TASK TO COMPLETE
Arrange the lines below as a Markdown table with the columns "Row" and "Line", beginning at the line that contains "d'un comité." and stopping after the line that contains "indisponible". Leave out the pictures and any blank lines.

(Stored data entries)

◆ ◆ ◆ ◆ ◆ ◆ ◆

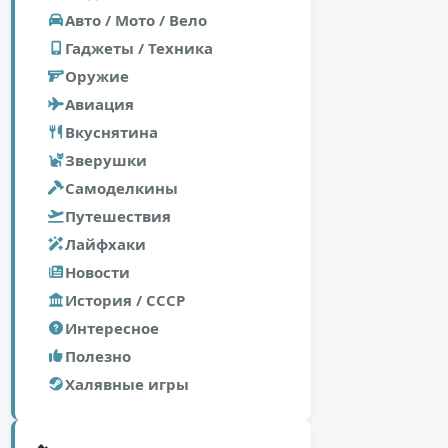
Авто / Мото / Вело
Гаджеты / Техника
Оружие
Авиация
Вкуснятина
Зверушки
Самоделкины
Путешествия
Лайфхаки
Новости
История / СССР
Интересное
Полезно
Халявные игры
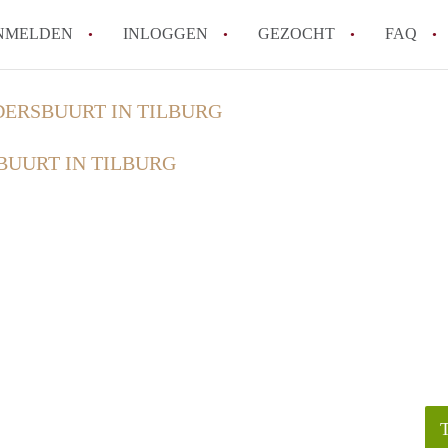
NMELDEN
INLOGGEN
GEZOCHT
FAQ
DERSBUURT IN TILBURG
How to translate AppartementenTilburg!
BUURT IN TILBURG
Wat is AppartementenTilburg?
Hoeveel kost het om te reageren op een A
Wat is de privacyverklaring van Apparte
Berekent AppartementenTilburg
makelaarsvergoeding/bemiddelingsvergoe
Alle veelgestelde vragen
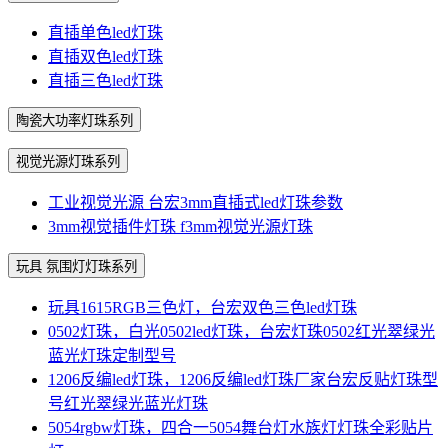
直插单色led灯珠
直插双色led灯珠
直插三色led灯珠
陶瓷大功率灯珠系列
视觉光源灯珠系列
工业视觉光源 台宏3mm直插式led灯珠参数
3mm视觉插件灯珠 f3mm视觉光源灯珠
玩具 氛围灯灯珠系列
玩具1615RGB三色灯，台宏双色三色led灯珠
0502灯珠，白光0502led灯珠，台宏灯珠0502红光翠绿光
蓝光灯珠定制型号
1206反编led灯珠，1206反编led灯珠厂家台宏反贴灯珠型
号红光翠绿光蓝光灯珠
5054rgbw灯珠，四合一5054舞台灯水族灯灯珠全彩贴片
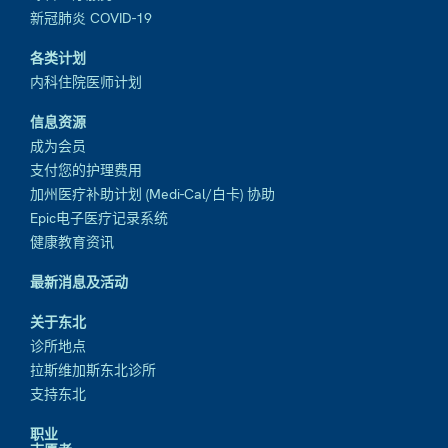
新冠肺炎 COVID-19
各类计划
内科住院医师计划
信息资源
成为会员
支付您的护理费用
加州医疗补助计划 (Medi-Cal/白卡) 协助
Epic电子医疗记录系统
健康教育资讯
最新消息及活动
关于东北
诊所地点
拉斯维加斯东北诊所
支持东北
职业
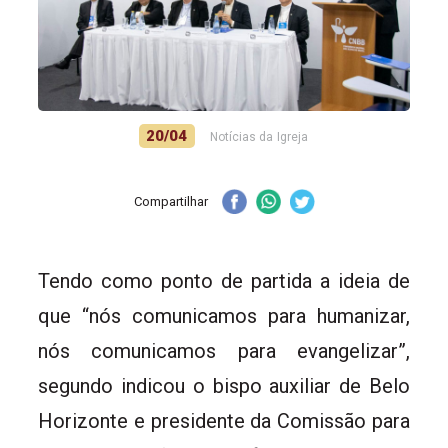
20/04
Notícias da Igreja
Compartilhar
Tendo como ponto de partida a ideia de
que “nós comunicamos para humanizar,
nós comunicamos para evangelizar”,
segundo indicou o bispo auxiliar de Belo
Horizonte e presidente da Comissão para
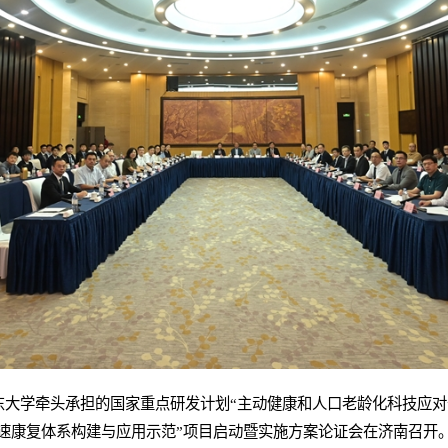
东大学牵头承担的国家重点研发计划“主动健康和人口老龄化科技应对
速康复体系构建与应用示范”项目启动暨实施方案论证会在济南召开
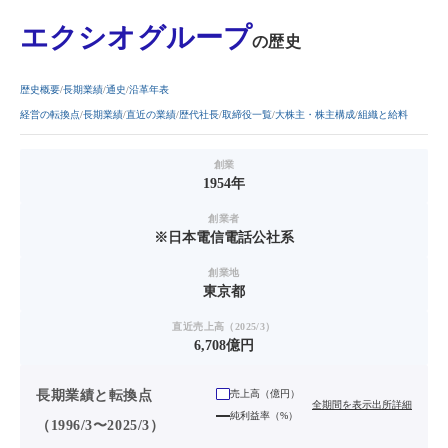
エクシオグループ
の歴史
歴史概要
長期業績
通史
沿革年表
経営の転換点
長期業績
直近の業績
歴代社長
取締役一覧
大株主・株主構成
組織と給料
創業
1954年
創業者
※日本電信電話公社系
創業地
東京都
直近売上高（2025/3）
6,708億円
長期業績と転換点
売上高（
億円
）
全期間を表示
出所詳細
純利益率（%）
（1996/3〜2025/3）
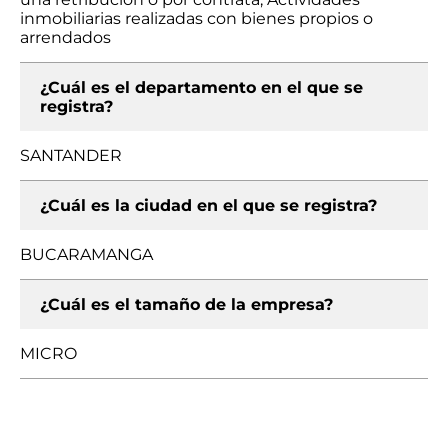
inmobiliarias realizadas con bienes propios o
arrendados
¿Cuál es el departamento en el que se
registra?
SANTANDER
¿Cuál es la ciudad en el que se registra?
BUCARAMANGA
¿Cuál es el tamaño de la empresa?
MICRO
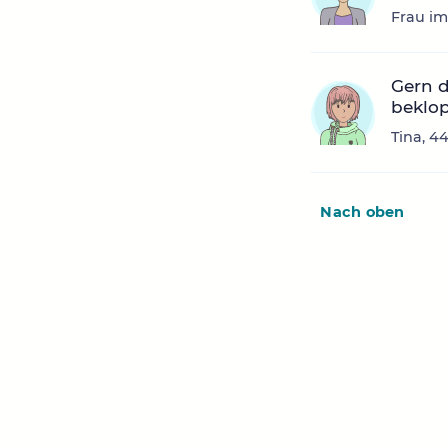
Frau im
Gern d
beklo
Tina, 4
Nach oben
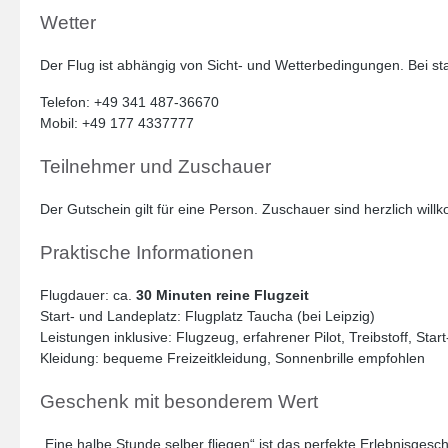
Wetter
Der Flug ist abhängig von Sicht- und Wetterbedingungen. Bei s
Telefon: +49 341 487-36670
Mobil: +49 177 4337777
Teilnehmer und Zuschauer
Der Gutschein gilt für eine Person. Zuschauer sind herzlich wi
Praktische Informationen
Flugdauer: ca.
30 Minuten reine Flugzeit
Start- und Landeplatz: Flugplatz Taucha (bei Leipzig)
Leistungen inklusive: Flugzeug, erfahrener Pilot, Treibstoff, St
Kleidung: bequeme Freizeitkleidung, Sonnenbrille empfohlen
Geschenk mit besonderem Wert
„Eine halbe Stunde selber fliegen“ ist das perfekte Erlebnisgesc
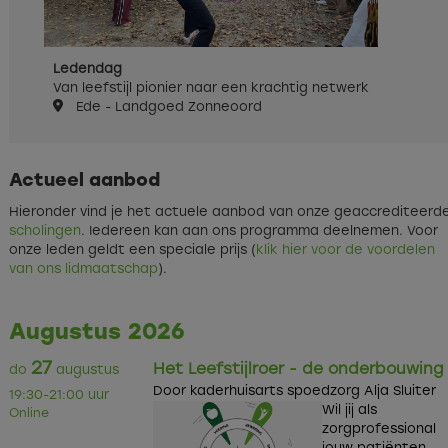
Ledendag
Van leefstijl pionier naar een krachtig netwerk
Ede - Landgoed Zonneoord
Actueel aanbod
Hieronder vind je het actuele aanbod van onze geaccrediteerd
s
cholingen
. Iedereen kan aan ons programma deelnemen. Voor
onze leden geldt een speciale prijs (
klik hier voor de voordelen
van ons lidmaatschap
).
Augustus 2026
27
Het Leefstijlroer - de onderbouwing
do
augustus
Door kaderhuisarts spoedzorg Alja Sluiter
19:30-21:00 uur
Wil jij als
Online
zorgprofessional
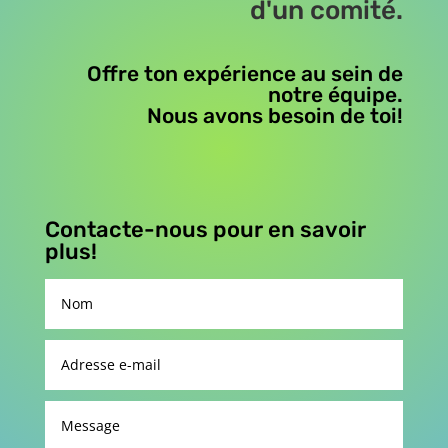
d'un comité.
Offre ton expérience au sein de
notre équipe.
Nous avons besoin de toi!
Contacte-nous pour en savoir
plus!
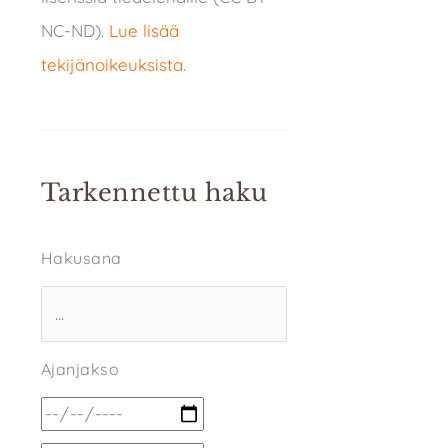
NC-ND).
Lue lisää
tekijänoikeuksista
.
Tarkennettu haku
Hakusana
Ajanjakso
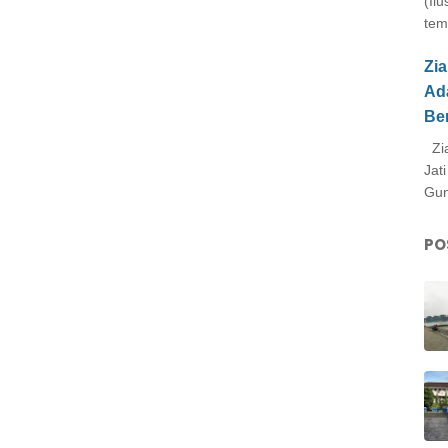
(Il
tem
Zi
Ad
Be
Zia
Jat
Gun
PO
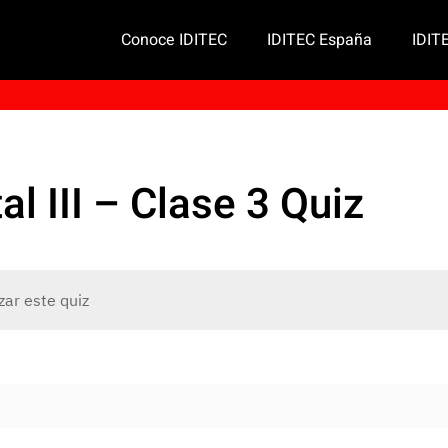
Conoce IDITEC
IDITEC España
IDIT
tal III – Clase 3 Quiz
zar este quiz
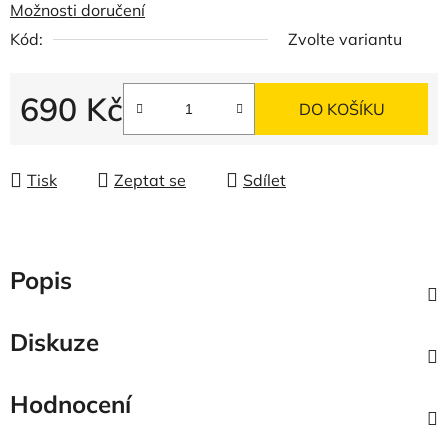
Možnosti doručení
Kód:
Zvolte variantu
690 Kč
DO KOŠÍKU
Měrná cena:
Tisk
Zeptat se
Sdílet
Popis
Diskuze
Hodnocení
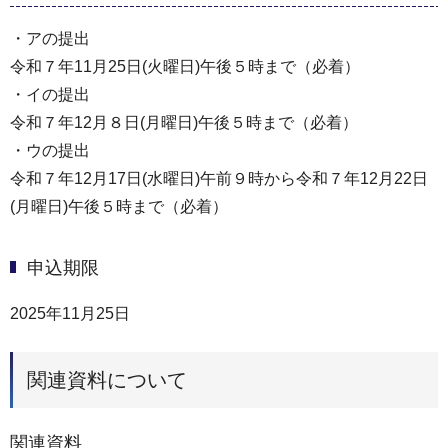
・アの提出
令和７年11月25日(火曜日)午後５時まで（必着）
・イの提出
令和７年12月８日(月曜日)午後５時まで（必着）
・ウの提出
令和７年12月17日(水曜日)午前９時から令和７年12月22日
(月曜日)午後５時まで（必着）
申込期限
2025年11月25日
関連資料について
関連資料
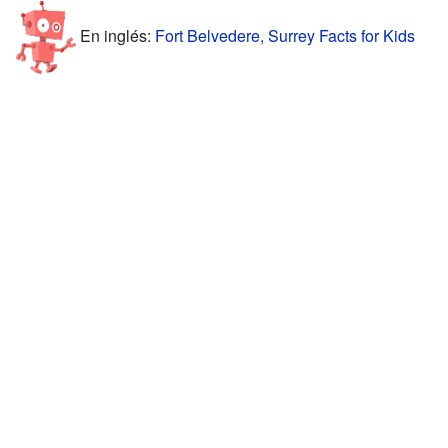
En inglés:
Fort Belvedere, Surrey Facts for Kids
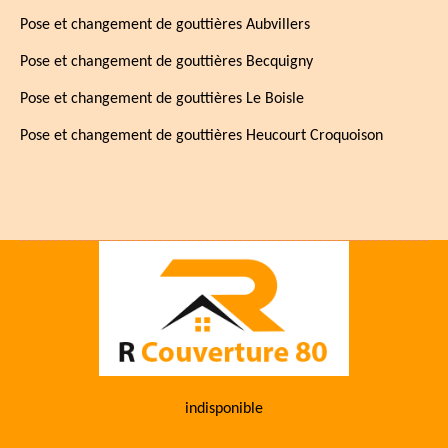
Pose et changement de gouttières Aubvillers
Pose et changement de gouttières Becquigny
Pose et changement de gouttières Le Boisle
Pose et changement de gouttières Heucourt Croquoison
indisponible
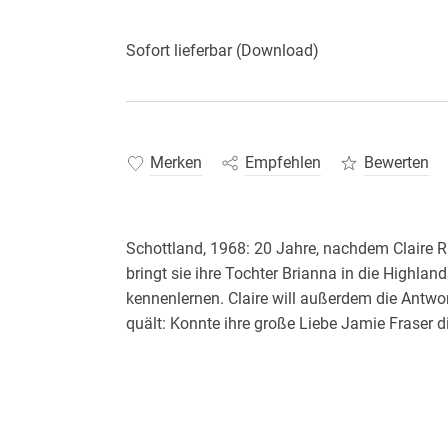
Sofort lieferbar (Download)
Merken
Empfehlen
Bewerten
Schottland, 1968: 20 Jahre, nachdem Claire R
bringt sie ihre Tochter Brianna in die Highlan
kennenlernen. Claire will außerdem die Antwort
quält: Konnte ihre große Liebe Jamie Fraser d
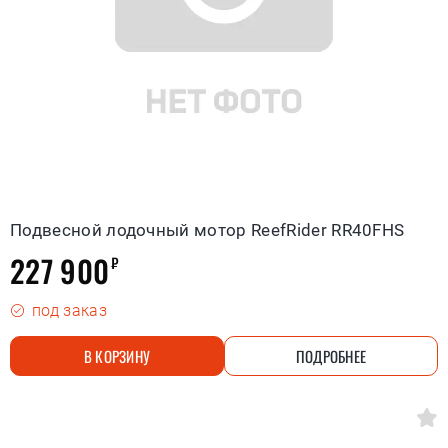
Подвесной лодочный мотор ReefRider RR40FHS
227 900
₽
под заказ
В КОРЗИНУ
ПОДРОБНЕЕ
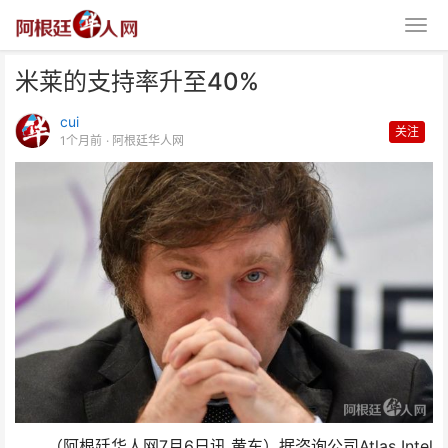
米莱的支持率升至40%
cui
关注
1个月前
· 阿根廷华人网
米莱的支持率升至40%
（阿根廷华人网7月6日讯 黄东）据咨询公司Atlas Intel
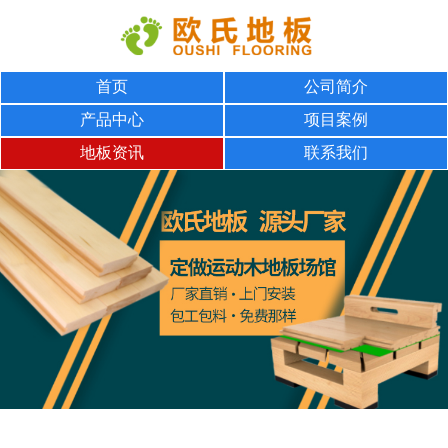
首页
公司简介
产品中心
项目案例
地板资讯
联系我们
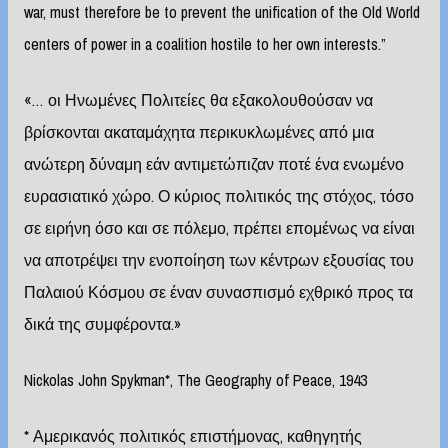
war, must therefore be to prevent the unification of the Old World
centers of power in a coalition hostile to her own interests.”
«… οι Ηνωμένες Πολιτείες θα εξακολουθούσαν να
βρίσκονται ακαταμάχητα περικυκλωμένες από μια
ανώτερη δύναμη εάν αντιμετώπιζαν ποτέ ένα ενωμένο
ευρασιατικό χώρο. Ο κύριος πολιτικός της στόχος, τόσο
σε ειρήνη όσο και σε πόλεμο, πρέπει επομένως να είναι
να αποτρέψει την ενοποίηση των κέντρων εξουσίας του
Παλαιού Κόσμου σε έναν συνασπισμό εχθρικό προς τα
δικά της συμφέροντα.»
Nickolas John Spykman*, The Geography of Peace, 1943
* Αμερικανός πολιτικός επιστήμονας, καθηγητής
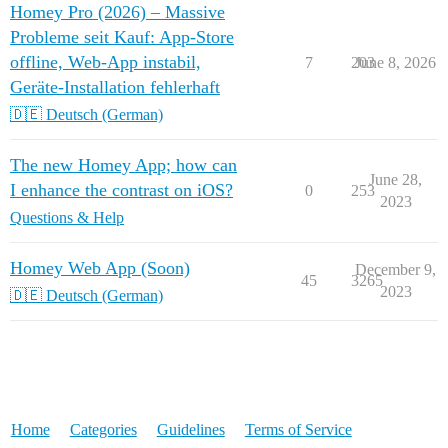
Homey Pro (2026) – Massive
Probleme seit Kauf: App‑Store
offline, Web‑App instabil,
7
203
June 8, 2026
Geräte‑Installation fehlerhaft
🇩🇪 Deutsch (German)
The new Homey App; how can
June 28,
I enhance the contrast on iOS?
0
253
2023
Questions & Help
Homey Web App (Soon)
December 9,
45
3265
2023
🇩🇪 Deutsch (German)
Home
Categories
Guidelines
Terms of Service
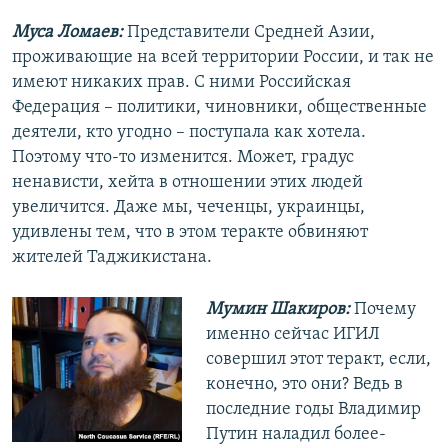
Муса Ломаев:
Представители Средней Азии,
проживающие на всей территории России, и так не
имеют никаких прав. С ними Российская
Федерация – политики, чиновники, общественные
деятели, кто угодно – поступала как хотела.
Поэтому что-то изменится. Может, градус
ненависти, хейта в отношении этих людей
увеличится. Даже мы, чеченцы, украинцы,
удивлены тем, что в этом теракте обвиняют
жителей Таджикистана.
Мумин Шакиров:
Почему
именно сейчас ИГИЛ
совершил этот теракт, если,
конечно, это они? Ведь в
последние годы Владимир
Путин наладил более-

◆ ◆ ◆ ◆ ◆ ◆ ◆

WRITTEN REPLY
| Row | Line |
|---|---|
| 1 | d'un comité. |
| 2 | Offre ton expérience au sein de |
| 3 | notre équipe. |
| 4 | Nous avons besoin de toi! |
| 5 | Contacte-nous pour en savoir |
| 6 | plus! |
| 7 | NC-ND). |
| 8 | Lue lisää |
| 9 | tekijänoikeuksista |
| 10 | . |
| 11 | Tarkennettu haku |
| 12 | Hakusana |
| 13 | Ajanjakso |
| 14 | (Il |
| 15 | tem |
| 16 | Zi |
| 17 | Ad |
| 18 | Be |
| 19 | Zia |
| 20 | Jat |
| 21 | Gun |
| 22 | PO |
| 23 | Conoce IDITEC |
| 24 | IDITEC España |
| 25 | IDIT |
| 26 | tal III – Clase 3 Quiz |
| 27 | zar este quiz |
| 28 | Možnosti doručení |
| 29 | Kód: |
| 30 | Zvolte variantu |
| 31 | 690 Kč |
| 32 | DO KOŠÍKU |
| 33 | Měrná cena: |
| 34 | Tisk |
| 35 | Zeptat se |
| 36 | Sdílet |
| 37 | Popis |
| 38 | Diskuze |
| 39 | Hodnocení |
| 40 | ・アの提出 |
| 41 | 令和７年11月25日(火曜日)午後５時まで（必着） |
| 42 | ・イの提出 |
| 43 | 令和７年12月８日(月曜日)午後５時まで（必着） |
| 44 | ・ウの提出 |
| 45 | 令和７年12月17日(水曜日)午前９時から令和７年12月22日 |
| 46 | (月曜日)午後５時まで（必着） |
| 47 | 申込期限 |
| 48 | 2025年11月25日 |
| 49 | 関連資料について |
| 50 | 関連資料 |
| 51 | En inglés: |
| 52 | Fort Belvedere, Surrey Facts for Kids |
| 53 | Pose et changement de gouttières Aubvillers |
| 54 | Pose et changement de gouttières Becquigny |
| 55 | Pose et changement de gouttières Le Boisle |
| 56 | Pose et changement de gouttières Heucourt Croquoison |
| 57 | indisponible |